Though if you can answer yes to all the questions below, then you probably don't need the technique:

- Can you easily do 80+ wpm whether it is prose or code?

- Do you have more than 95% accuracy at all times?

- Do you never (no exceptions) look at the keyboard?

These things all make a difference. Having less friction with the input instrument results in a higher stamina in a knowledge worker, which means more productivity per unit of time. Few realize this.


> "my fingers into less efficient movements" - don't lie to yourself.

I used to type at 120+ wpm using my self taught typing experience.

I purchased a new keyboard recently with ortholinear layout and figured it would be a good time to learn proper touch typing. I'm at 70-80 wpm and cannot see how to improve unless I _free_ myself from pure touch typing.

There are just limitations to how a single hand can move when multiple keys have to be hit on the same side or even the same finger.


> then I think you are going to see very few people who are not touch typists because it'd be very difficult or maybe even impossible to reach those WPM without touch typing.

Anecdata, but: I got ~160 WPM without learning touch typing. I was a regular computer user from the age of 12.


> I noticed that lots of skilled and professional engineers never learned to touch type. That discovery itself was odd to me: why would a professional programmer not want to invest the time to learn to type properly: typing fast boosts your productivity significantly. But they do.
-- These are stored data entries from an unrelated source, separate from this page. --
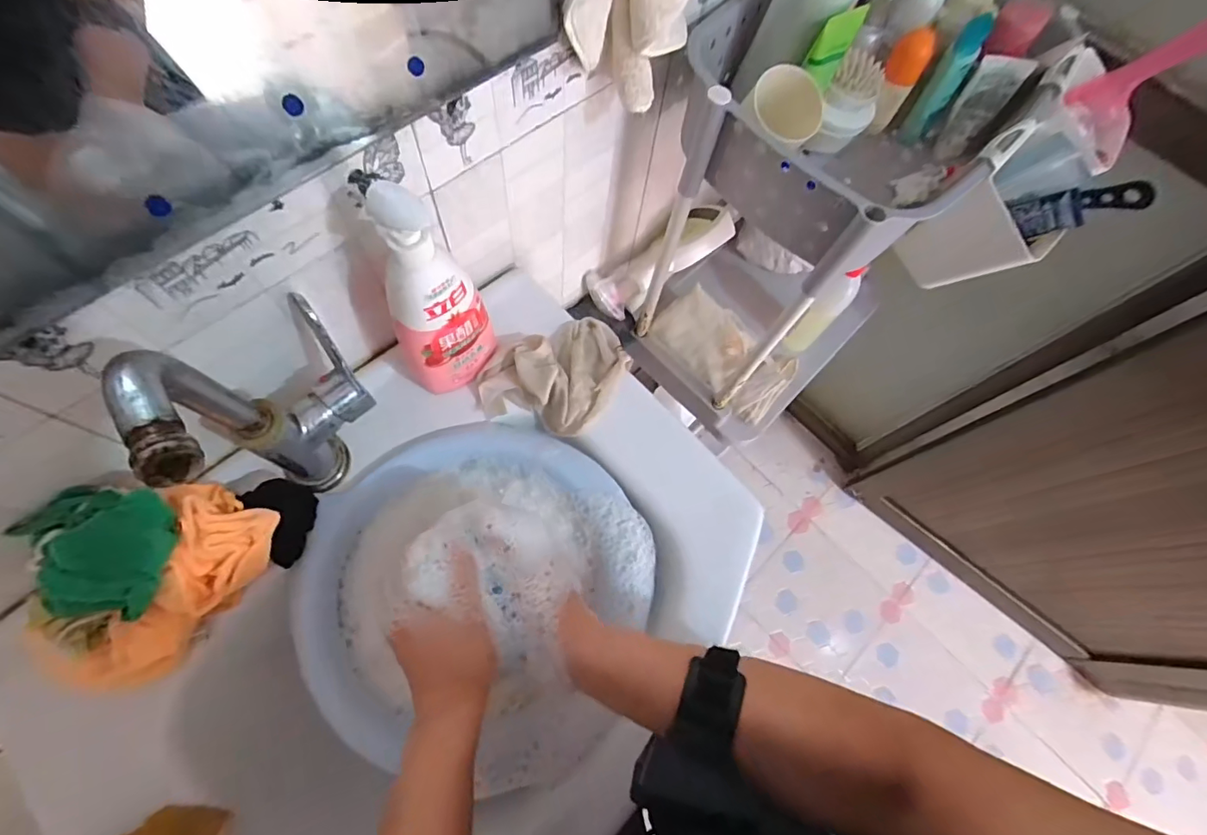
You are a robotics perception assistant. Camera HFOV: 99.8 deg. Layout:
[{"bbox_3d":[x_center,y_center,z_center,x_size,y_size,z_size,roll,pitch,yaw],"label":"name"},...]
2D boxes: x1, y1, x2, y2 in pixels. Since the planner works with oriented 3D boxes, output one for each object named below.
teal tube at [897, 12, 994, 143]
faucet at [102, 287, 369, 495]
[{"bbox_3d":[0.376,-0.366,0.560,0.031,0.119,0.028,35,69,8],"label":"teal tube"},{"bbox_3d":[-0.212,0.007,0.361,0.097,0.249,0.096,40,70,10],"label":"faucet"}]

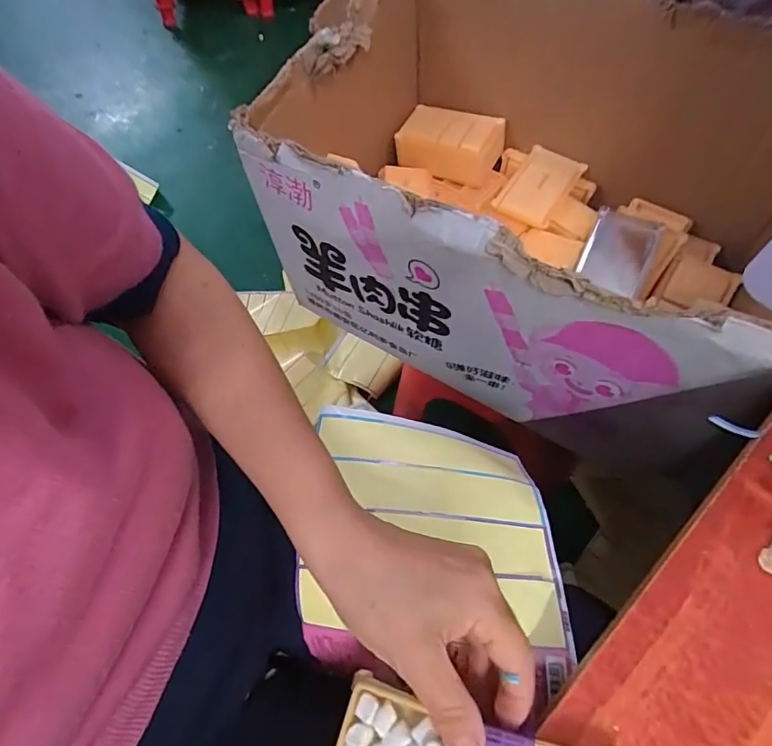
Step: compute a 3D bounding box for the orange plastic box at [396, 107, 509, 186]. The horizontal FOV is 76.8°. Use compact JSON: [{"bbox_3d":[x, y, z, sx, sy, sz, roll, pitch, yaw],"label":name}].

This is a false dilemma. Plenty of us type quickly without hunting and pecking, or looking at the keyboard, without home-row touch typing. This comment was typed as such.
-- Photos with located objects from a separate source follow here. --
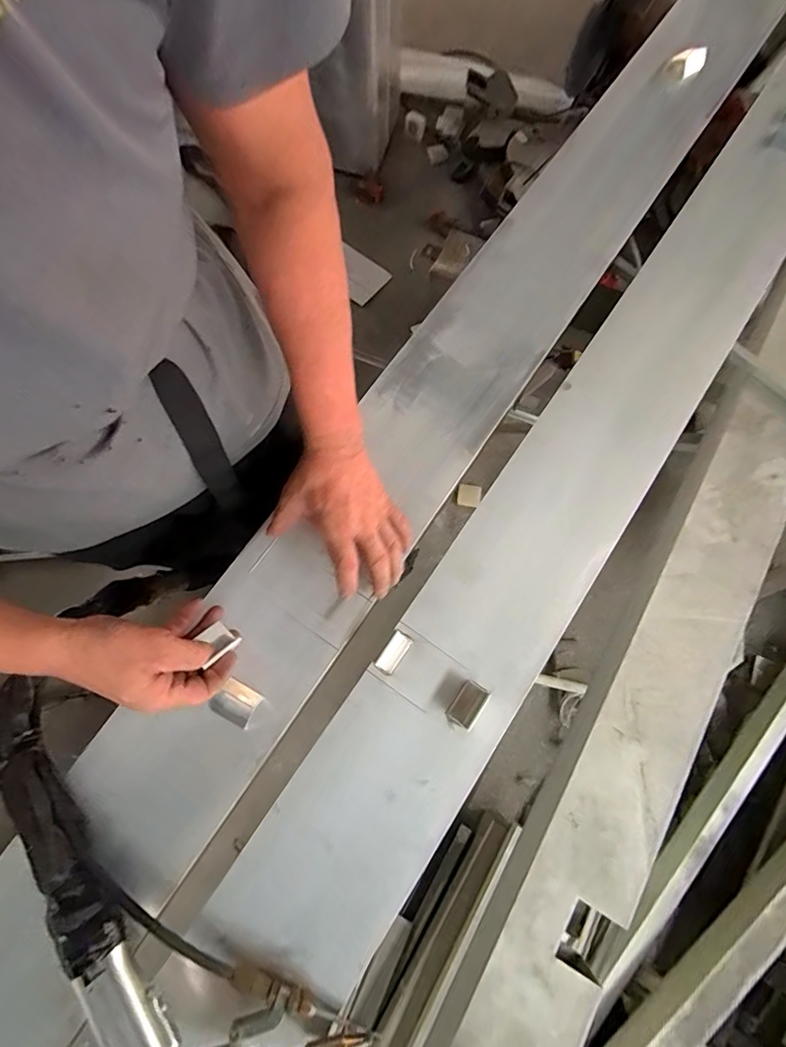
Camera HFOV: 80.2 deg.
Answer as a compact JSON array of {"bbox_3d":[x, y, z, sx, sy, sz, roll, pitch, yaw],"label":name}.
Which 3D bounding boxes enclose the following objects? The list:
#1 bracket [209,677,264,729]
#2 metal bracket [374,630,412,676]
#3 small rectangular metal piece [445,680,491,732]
[{"bbox_3d":[-0.159,0.180,0.467,0.041,0.011,0.037,31,77,7],"label":"bracket"},{"bbox_3d":[0.001,0.136,0.490,0.022,0.006,0.044,35,78,7],"label":"metal bracket"},{"bbox_3d":[0.076,0.184,0.471,0.025,0.022,0.046,35,78,8],"label":"small rectangular metal piece"}]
There isn't anything "proper" about home row style touch typing, it is merely one of multiple ways to type fast.


> Similarly, most programmers I personally know can't touch type.

OMG, seriously?


“If you’re like me and never learned to touch type properly, just use the arrow keys, it’s fine, don’t worry about it.”

Are touch typists rare these days? I feel like people these days forego even learning to type properly. I dont understand why they refuse to just learn it, it is such an essential skill to have.
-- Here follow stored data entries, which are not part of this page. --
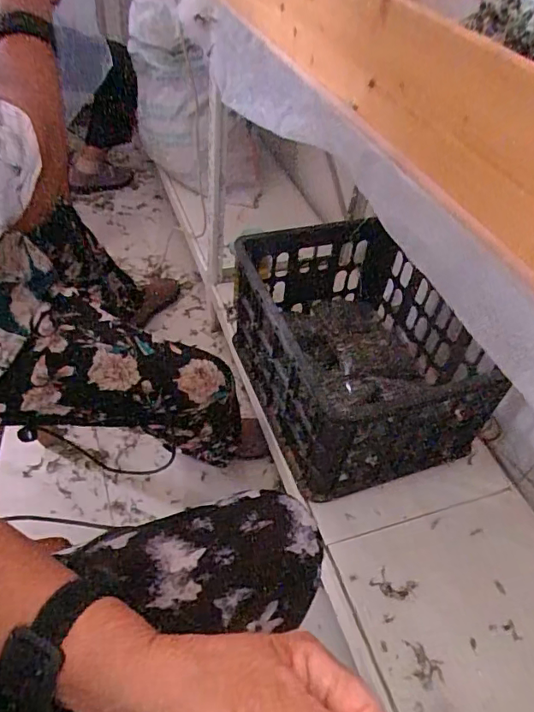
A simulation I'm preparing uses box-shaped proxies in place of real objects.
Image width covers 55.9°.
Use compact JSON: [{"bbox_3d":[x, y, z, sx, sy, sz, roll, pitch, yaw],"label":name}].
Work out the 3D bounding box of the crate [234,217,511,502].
[{"bbox_3d":[0.169,-0.029,0.971,0.377,0.209,0.493,-13,51,-17],"label":"crate"}]

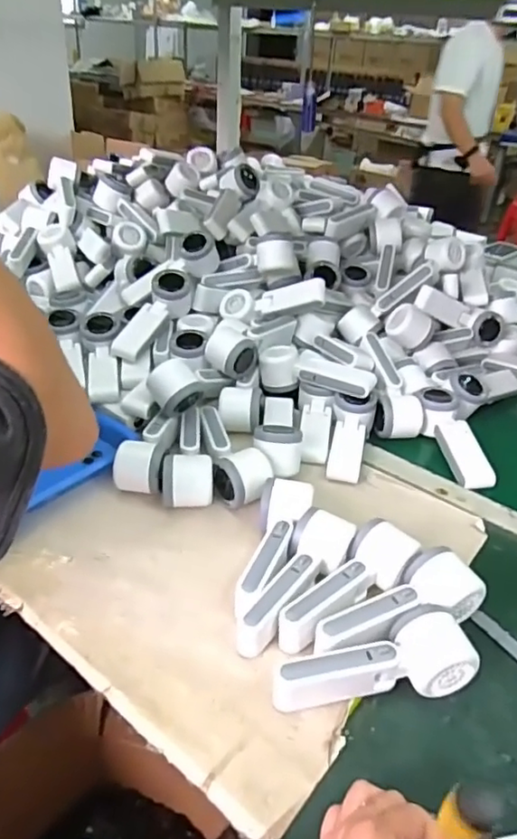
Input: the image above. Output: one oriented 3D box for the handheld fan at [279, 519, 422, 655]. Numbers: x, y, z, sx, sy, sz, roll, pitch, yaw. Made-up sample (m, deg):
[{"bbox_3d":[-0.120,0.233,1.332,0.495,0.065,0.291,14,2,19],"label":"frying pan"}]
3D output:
[{"bbox_3d":[0.085,0.161,0.546,0.056,0.053,0.161,28,40,32],"label":"handheld fan"}]

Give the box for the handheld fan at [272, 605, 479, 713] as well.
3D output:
[{"bbox_3d":[0.092,0.202,0.486,0.164,0.047,0.059,-3,34,-10],"label":"handheld fan"}]

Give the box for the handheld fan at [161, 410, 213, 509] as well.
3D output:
[{"bbox_3d":[-0.082,0.046,0.695,0.060,0.055,0.136,0,33,-6],"label":"handheld fan"}]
> Probably it is because I am a piano player since 2016 and the fingers which are weak on average people are not that weak for me

This reminds of my situation. I'm not a piano player, and I used to type with basically two fingers (plus thumb for space and pinky for ctrl/alt/shift). Since I've started trying to use more fingers, I've noticed that using a traditional, non split keyboard, is more painful, because it requires me to twist my wrists sideways. With my old way of typing, I would move the whole hand instead, so the wrist angle would stay roughly the same.


> Pardon my curiosity, did you type this on a keyboard by touch typing? If so how do you recognize and correct typos?

I'm merely a sighted user here, but I can personally attest that when you've mastered touch-typing, you can tell when you make a mistake and correct it without needing to look at the screen. It is a bit of an eerie feeling the first time you do it.

Full disclosure: I touch-typed this reply, and I made five mistakes when doing so, and fixed all of them without looking at the screen.


> Typing is not a programming bottleneck. Programming is thinking and talking to people.

We use to have 7+-2 layers of thinking. When you program, you hold in these layers: what word are you typing, where are you typing, what problem are you solving, what parts of codebase are you changing. If you do not touchtype, you are wasting at least 1/9 of your brain's possibility. Each time you are interrupting your stare from a screen you actually performing some extra scanning job which gives you nothing except of fatigue.

Actually my first programming decision which I did in my tenths was to get rid of QWERTY and it was one of few things in my life which I did absolutely right. So telling me that touchtyping skill is not important is just counterproductive.

> I wouldn't put that much importance into a specific editor

vim does to my text editing experience as much as touchtype does to my text input, no not-touchtyping person can understand how cool is to make all kinds of edits without getting my fingers off the 5 rows of keyboard (3 rows plus digits plus space but in default configuration you also need Esc).